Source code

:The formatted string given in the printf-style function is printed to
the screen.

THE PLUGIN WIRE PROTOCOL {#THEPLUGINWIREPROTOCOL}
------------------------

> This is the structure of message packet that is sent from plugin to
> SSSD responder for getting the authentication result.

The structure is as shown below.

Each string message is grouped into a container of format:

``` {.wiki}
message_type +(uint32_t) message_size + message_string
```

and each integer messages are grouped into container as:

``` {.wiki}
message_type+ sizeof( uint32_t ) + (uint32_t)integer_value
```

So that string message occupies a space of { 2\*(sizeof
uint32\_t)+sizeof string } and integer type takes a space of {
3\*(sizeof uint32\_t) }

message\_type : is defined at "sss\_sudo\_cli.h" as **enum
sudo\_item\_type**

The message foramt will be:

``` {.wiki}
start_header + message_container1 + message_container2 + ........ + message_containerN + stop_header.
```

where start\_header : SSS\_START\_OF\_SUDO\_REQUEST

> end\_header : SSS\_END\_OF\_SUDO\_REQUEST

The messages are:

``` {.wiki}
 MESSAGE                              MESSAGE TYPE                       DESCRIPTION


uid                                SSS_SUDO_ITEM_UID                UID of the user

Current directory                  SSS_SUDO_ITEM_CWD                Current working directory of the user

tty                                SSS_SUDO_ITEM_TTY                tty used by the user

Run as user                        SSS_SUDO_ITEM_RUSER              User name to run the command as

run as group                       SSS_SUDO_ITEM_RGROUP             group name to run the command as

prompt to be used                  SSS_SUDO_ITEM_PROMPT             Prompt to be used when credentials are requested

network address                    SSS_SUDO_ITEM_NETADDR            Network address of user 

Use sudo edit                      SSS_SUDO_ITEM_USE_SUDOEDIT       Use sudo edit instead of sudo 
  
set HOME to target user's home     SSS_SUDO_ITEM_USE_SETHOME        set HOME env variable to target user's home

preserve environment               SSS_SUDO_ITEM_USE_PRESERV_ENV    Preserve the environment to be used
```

_ _ _ _

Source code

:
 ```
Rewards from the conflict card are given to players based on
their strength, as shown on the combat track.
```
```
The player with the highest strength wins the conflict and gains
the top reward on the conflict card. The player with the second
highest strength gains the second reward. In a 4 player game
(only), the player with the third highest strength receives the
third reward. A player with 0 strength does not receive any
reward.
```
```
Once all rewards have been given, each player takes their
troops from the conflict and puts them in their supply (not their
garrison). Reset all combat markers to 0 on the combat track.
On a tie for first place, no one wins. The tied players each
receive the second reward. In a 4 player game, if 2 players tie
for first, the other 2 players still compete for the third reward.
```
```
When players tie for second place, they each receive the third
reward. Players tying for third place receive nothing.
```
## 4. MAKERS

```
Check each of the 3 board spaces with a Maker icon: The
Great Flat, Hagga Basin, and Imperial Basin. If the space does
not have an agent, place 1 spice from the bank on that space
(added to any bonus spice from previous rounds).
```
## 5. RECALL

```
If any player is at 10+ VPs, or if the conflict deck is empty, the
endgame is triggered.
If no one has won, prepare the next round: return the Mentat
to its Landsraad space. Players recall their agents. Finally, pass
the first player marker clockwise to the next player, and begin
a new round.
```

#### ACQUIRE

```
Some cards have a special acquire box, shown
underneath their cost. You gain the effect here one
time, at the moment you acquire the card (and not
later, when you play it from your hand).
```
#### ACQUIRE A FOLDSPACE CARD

_ _ _ _

_Directions for this task_
All lines in the listing above that contain "structure" should be shown.

_Result for this exercise_
> This is the structure of message packet that is sent from plugin to
The structure is as shown below.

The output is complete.